# [port request] Package word lists



## Pander (Jun 12, 2018)

For Debian and Ubuntu, some 25 word lists are available. The supported languages range from American and British to Ukrainian. Most of the source packages at Debian also provide the packages for Hunspell spell checking language support. These Hunspell language support packages are partly also available in FreeBSD, but the flat word lists not yet.

Note that the Hunspell language support cannot be used for proper word lists since words are stemmed and have been provided with complex affixing patterns. Hence, that the plain word list files are distributed via other packages.

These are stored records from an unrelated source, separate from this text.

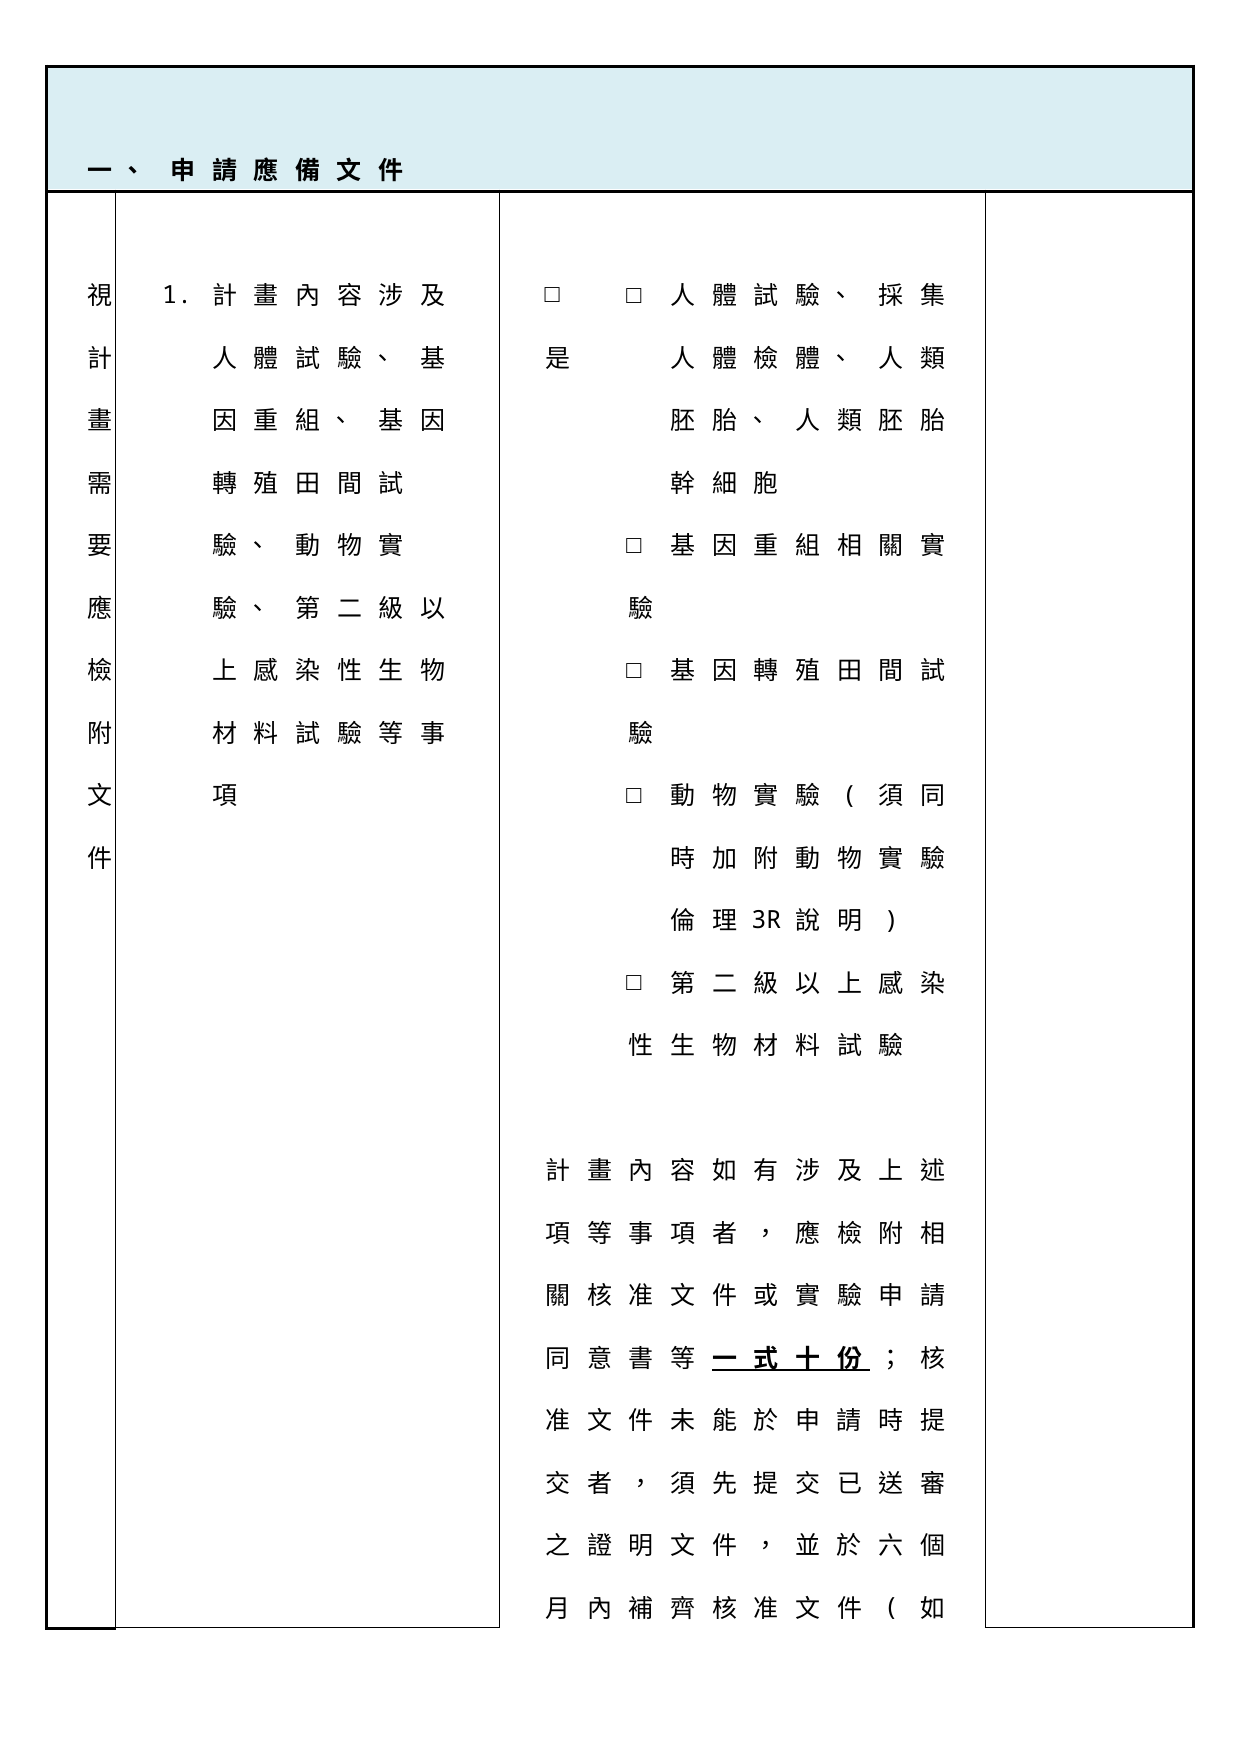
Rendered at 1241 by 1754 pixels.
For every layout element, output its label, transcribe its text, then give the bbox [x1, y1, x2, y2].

table_cell 視計畫需要應檢附文件 [48, 193, 115, 1627]
table_cell 計畫內容如有涉及上述項等事項者，應檢附相關核准文件或實驗申請同意書等一式十份；核准文件未能於申請時提交者，須先提交已送審之證明文件，並於六個月內補齊核准文件(如 [500, 1065, 985, 1627]
table_cell [986, 193, 1192, 1627]
table_cell □ 人體試驗、採集人體檢體、人類胚胎、人類胚胎幹細胞 □ 基因重組相關實驗 □ 基因轉殖田間試驗 □ 動物實驗(須同時加附動物實驗倫理3R說明) □ 第二級以上感染性生物材料試驗 [578, 193, 985, 1064]
table_cell 計畫內容涉及人體試驗、基因重組、基因轉殖田間試驗、動物實驗、第二級以上感染性生物材料試驗等事項 [116, 193, 499, 1627]
table_header 一、申請應備文件 [48, 68, 1192, 189]
table_cell □是 [500, 193, 578, 1064]
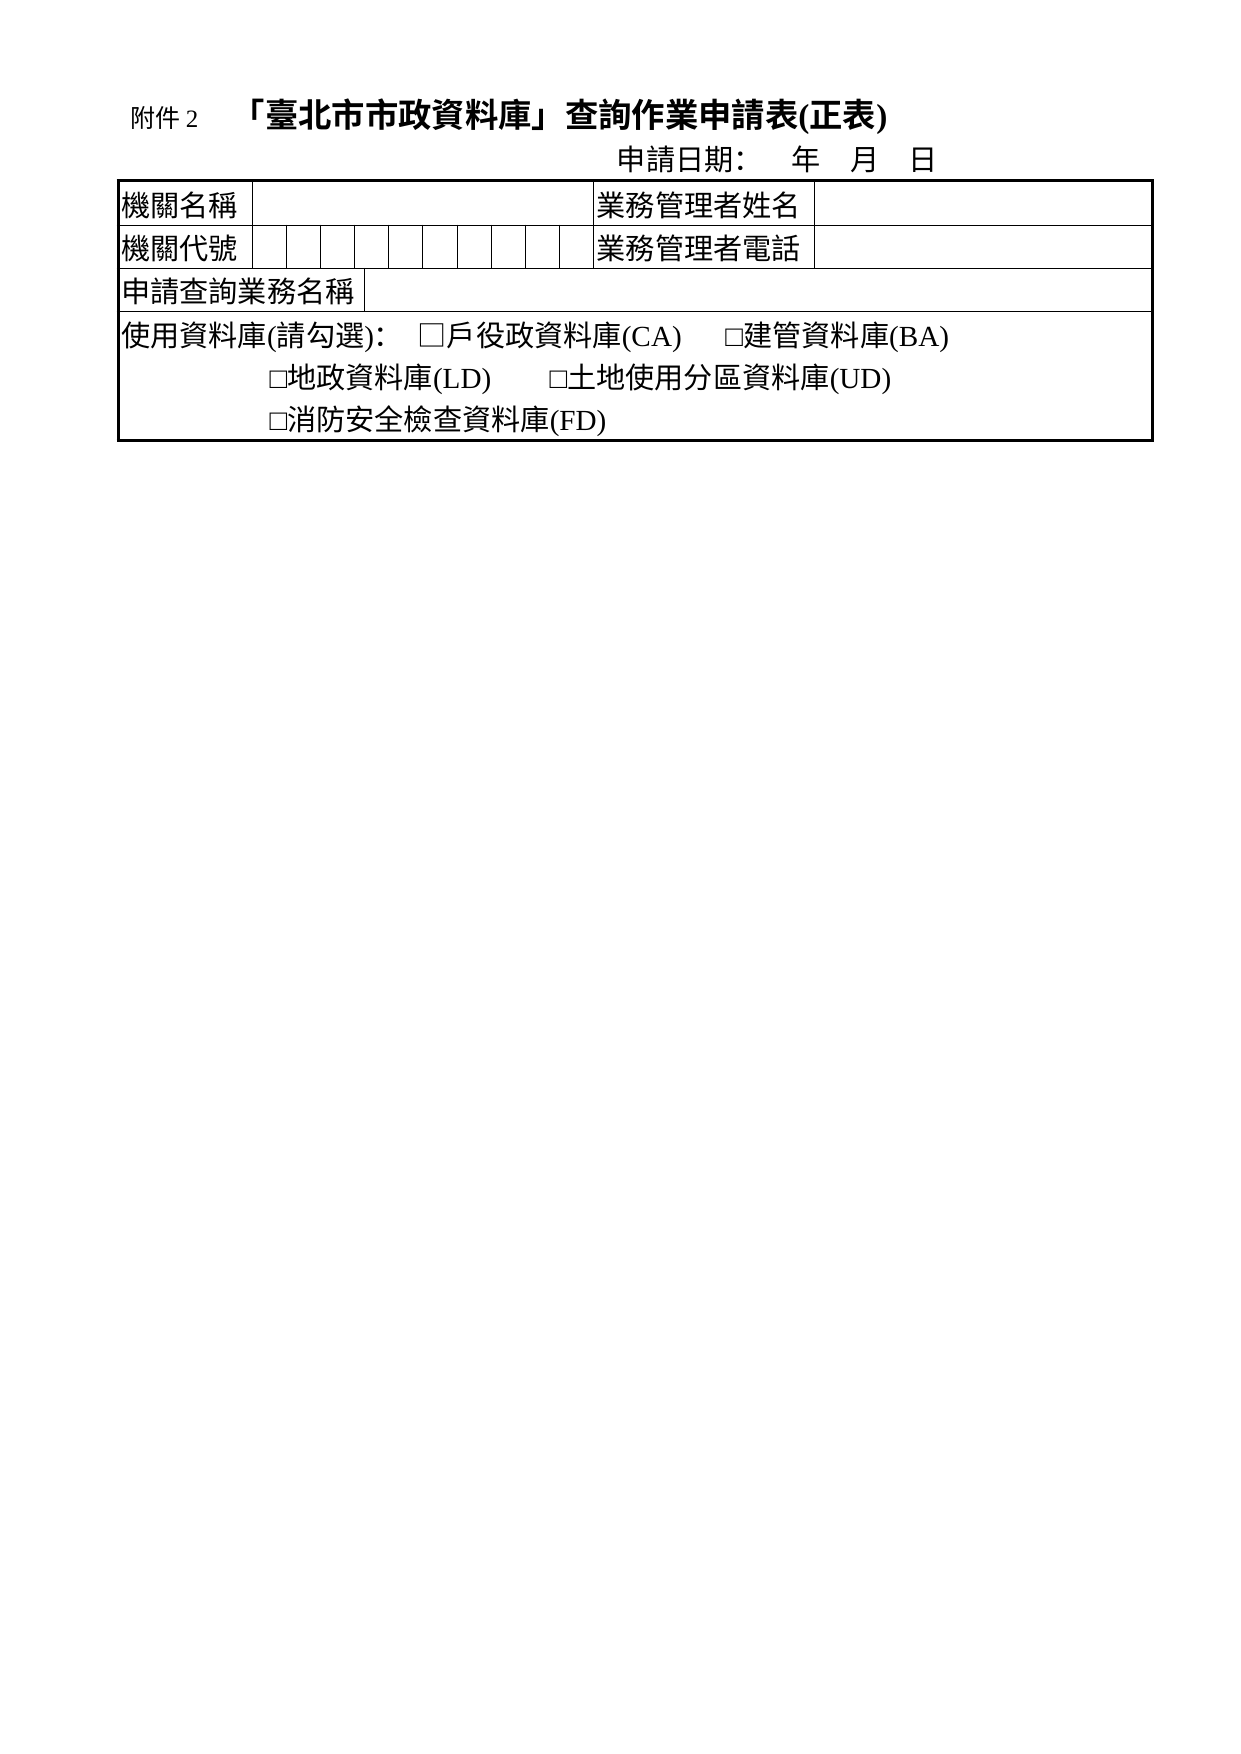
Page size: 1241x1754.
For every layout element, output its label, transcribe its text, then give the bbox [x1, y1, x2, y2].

table_cell 使用資料庫(請勾選)： □戶役政資料庫(CA) □建管資料庫(BA) □地政資料庫(LD) □土地使用分區資料庫(UD) □消防安全檢查資料庫(FD) [120, 312, 1151, 439]
table_cell [389, 226, 422, 268]
table_cell [287, 226, 320, 268]
table_cell [458, 226, 491, 268]
table_cell 機關代號 [120, 226, 252, 268]
table_cell [526, 226, 559, 268]
table_cell [365, 269, 1151, 311]
table_cell 申請查詢業務名稱 [120, 269, 364, 311]
table_cell [815, 226, 1151, 268]
table_cell [253, 226, 286, 268]
table_cell 業務管理者電話 [594, 226, 814, 268]
table_header [253, 182, 593, 224]
table_cell [321, 226, 354, 268]
table_header [815, 182, 1151, 224]
table_cell [492, 226, 525, 268]
table_cell [560, 226, 593, 268]
table_header 機關名稱 [120, 182, 252, 224]
table_cell [423, 226, 457, 268]
table_header 業務管理者姓名 [594, 182, 814, 224]
table_cell [355, 226, 388, 268]
text 申請日期： 年 月 日 [118, 137, 1152, 179]
text 附件2 「臺北市市政資料庫」查詢作業申請表(正表) [118, 89, 1152, 137]
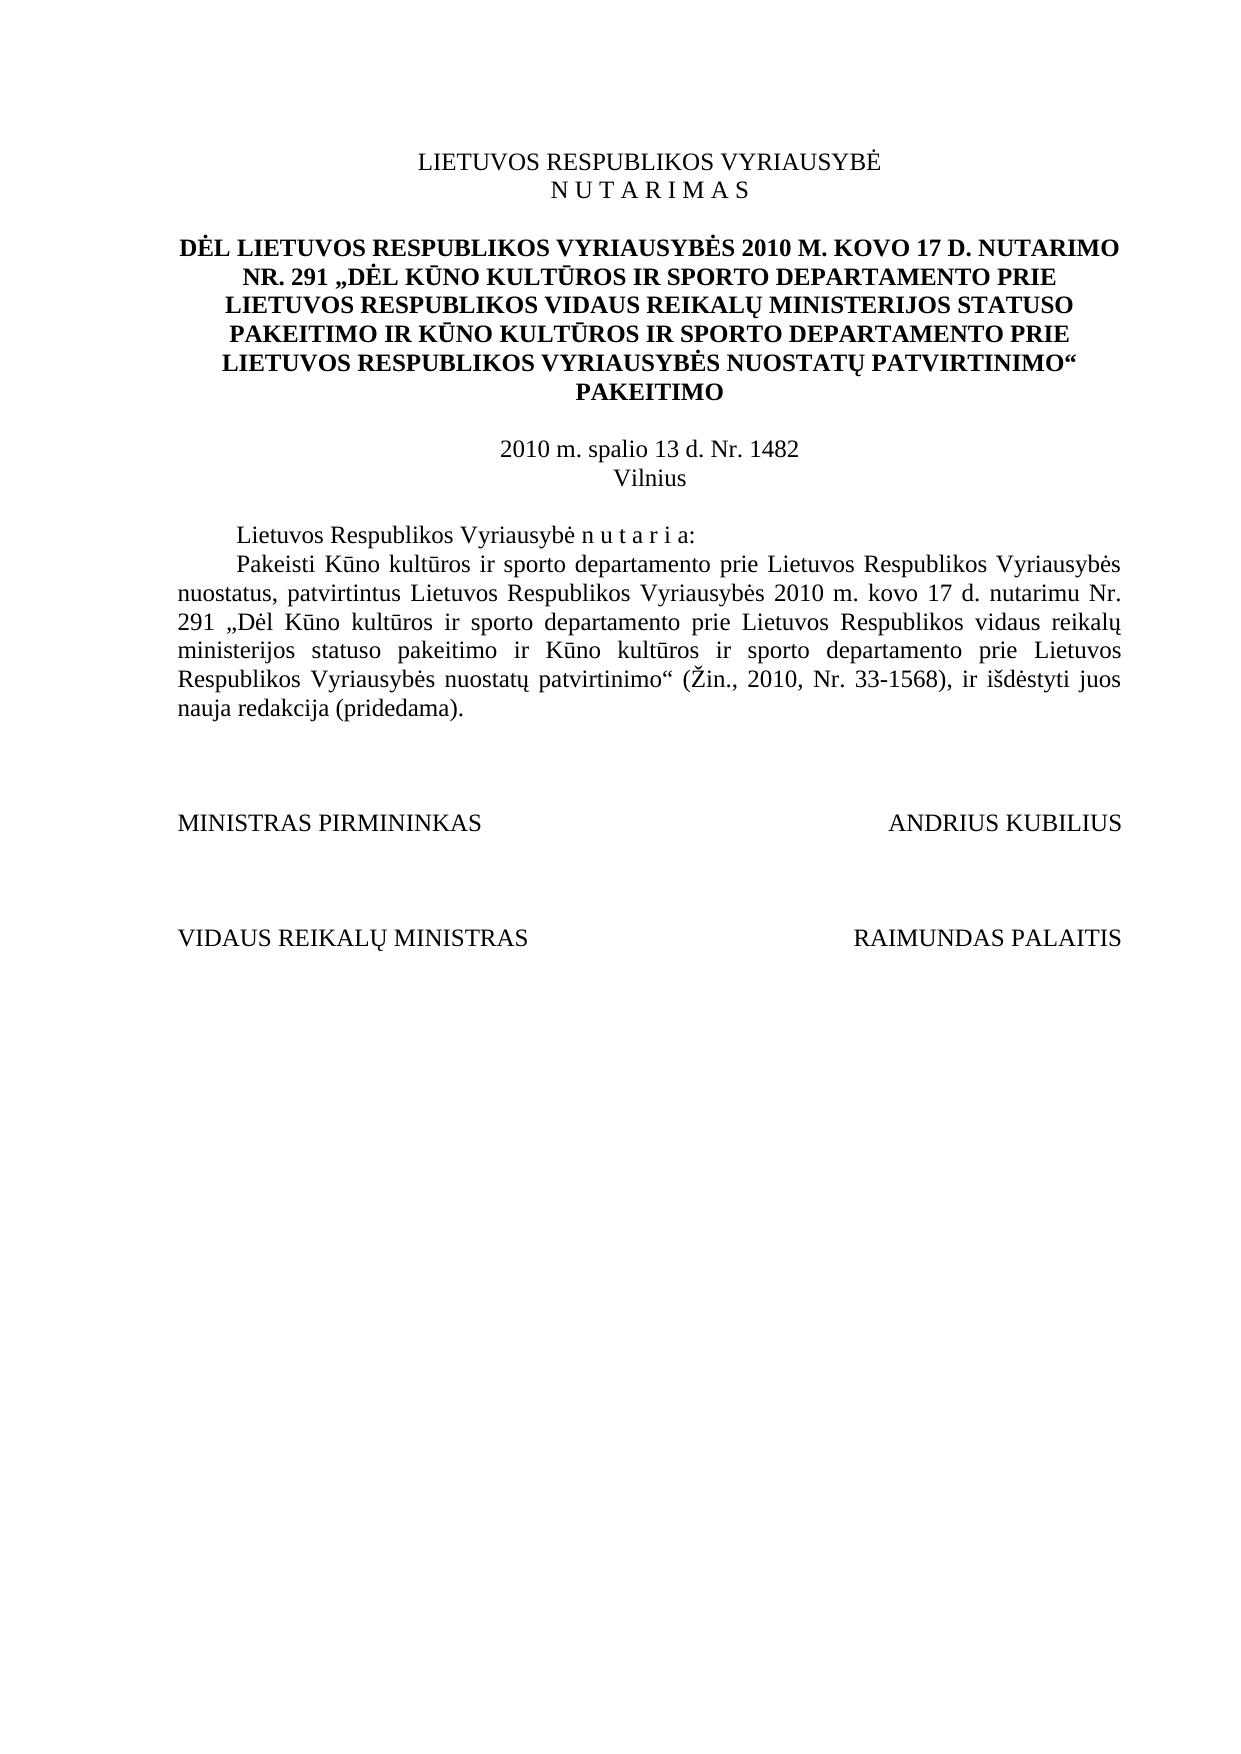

An overview of the packages is found in the first column of https://github.com/hunspell/hunspell/wiki/Dictionaries-and-Contacts#4-word-list-contacts Additional upstream source are found at https://wiki.documentfoundation.org/Language_support_of_LibreOffice

The porting of this software is something for https://wiki.freebsd.org/JuniorJobs or https://wiki.freebsd.org/WantedPorts


----------



## rigoletto@ (Jun 12, 2018)

Hi.

I advise you to contact `office@FreeBSD.org` who is the maintainer of Hunspell related ports. Also, most of development on FreeBSD is discussed over the mailing lists (and IRC), this forum is more towards to a more _generic_ user support. I mean, you are likely to get a better feedback/support in there.

Cheers!


----------